### EXERCISE GOAL
Print every line of the material below word for word, omitting the pictures.

══ EXERCISE MATERIAL ══

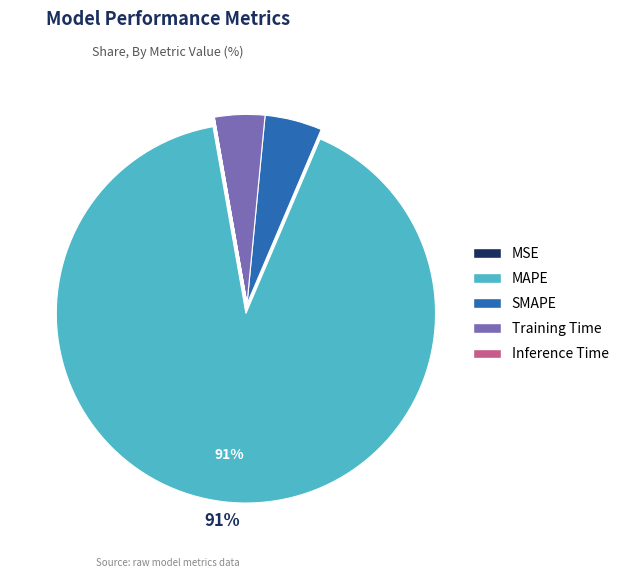

Do SMAPE and MAPE together represent more than half of the pie?

Yes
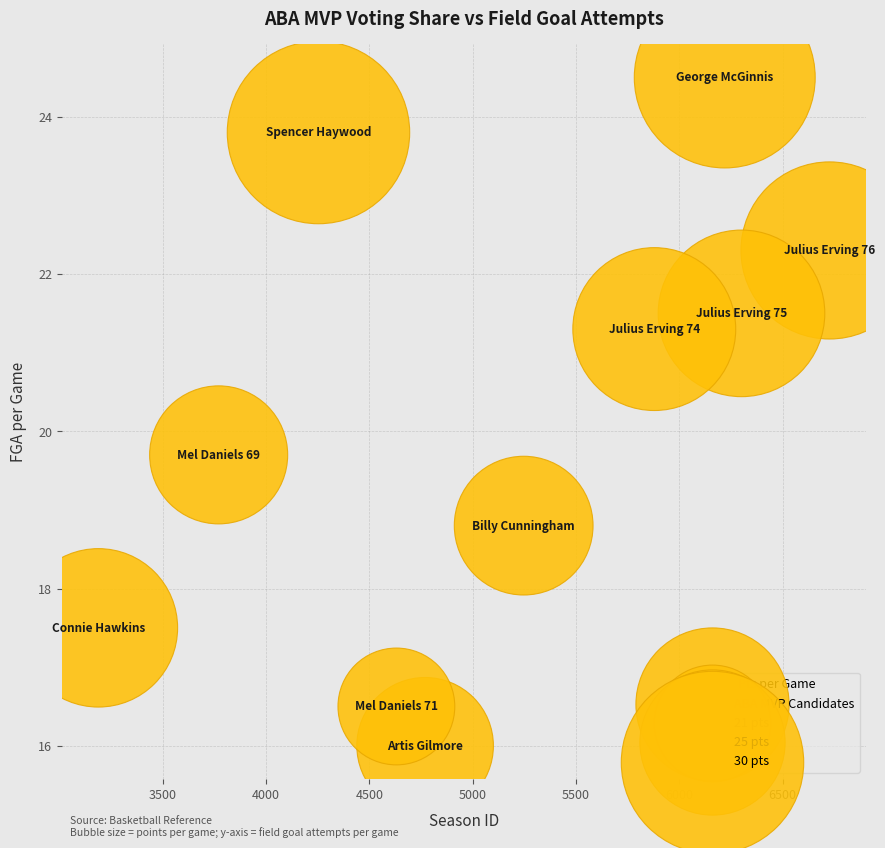

What is the range of X values (max minus min)?

3538.0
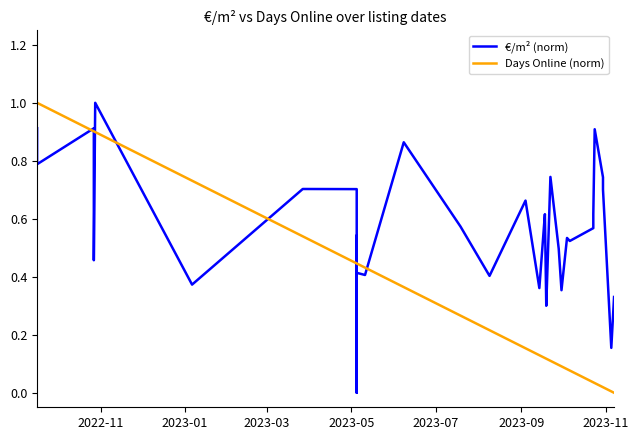

Reading left to right, what are all the values shown in this chart?

€/m² (norm): 0.9	0.8	0.9	0.6	0.5	1.0	0.4	0.7	0.7	0.5	0.1	0.0	0.4	0.5	0.5	0.1	0.4	0.4	0.9	0.6	0.4	0.7	0.4	0.6	0.6	0.6	0.3	0.3	0.7	0.5	0.4	0.5	0.5	0.6	0.6	0.9	0.7	0.7	0.2	0.3
Days Online (norm): 1.0	1.0	0.9	0.9	0.9	0.9	0.7	0.5	0.4	0.4	0.4	0.4	0.4	0.4	0.4	0.4	0.4	0.4	0.4	0.3	0.2	0.2	0.1	0.1	0.1	0.1	0.1	0.1	0.1	0.1	0.1	0.1	0.1	0.0	0.0	0.0	0.0	0.0	0.0	0.0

═══

### FINISHED EXERCISE
Do SMAPE and MAPE together represent more than half of the pie?

Yes

What is the range of X values (max minus min)?

3538.0

Reading left to right, what are all the values shown in this chart?

€/m² (norm): 0.9	0.8	0.9	0.6	0.5	1.0	0.4	0.7	0.7	0.5	0.1	0.0	0.4	0.5	0.5	0.1	0.4	0.4	0.9	0.6	0.4	0.7	0.4	0.6	0.6	0.6	0.3	0.3	0.7	0.5	0.4	0.5	0.5	0.6	0.6	0.9	0.7	0.7	0.2	0.3
Days Online (norm): 1.0	1.0	0.9	0.9	0.9	0.9	0.7	0.5	0.4	0.4	0.4	0.4	0.4	0.4	0.4	0.4	0.4	0.4	0.4	0.3	0.2	0.2	0.1	0.1	0.1	0.1	0.1	0.1	0.1	0.1	0.1	0.1	0.1	0.0	0.0	0.0	0.0	0.0	0.0	0.0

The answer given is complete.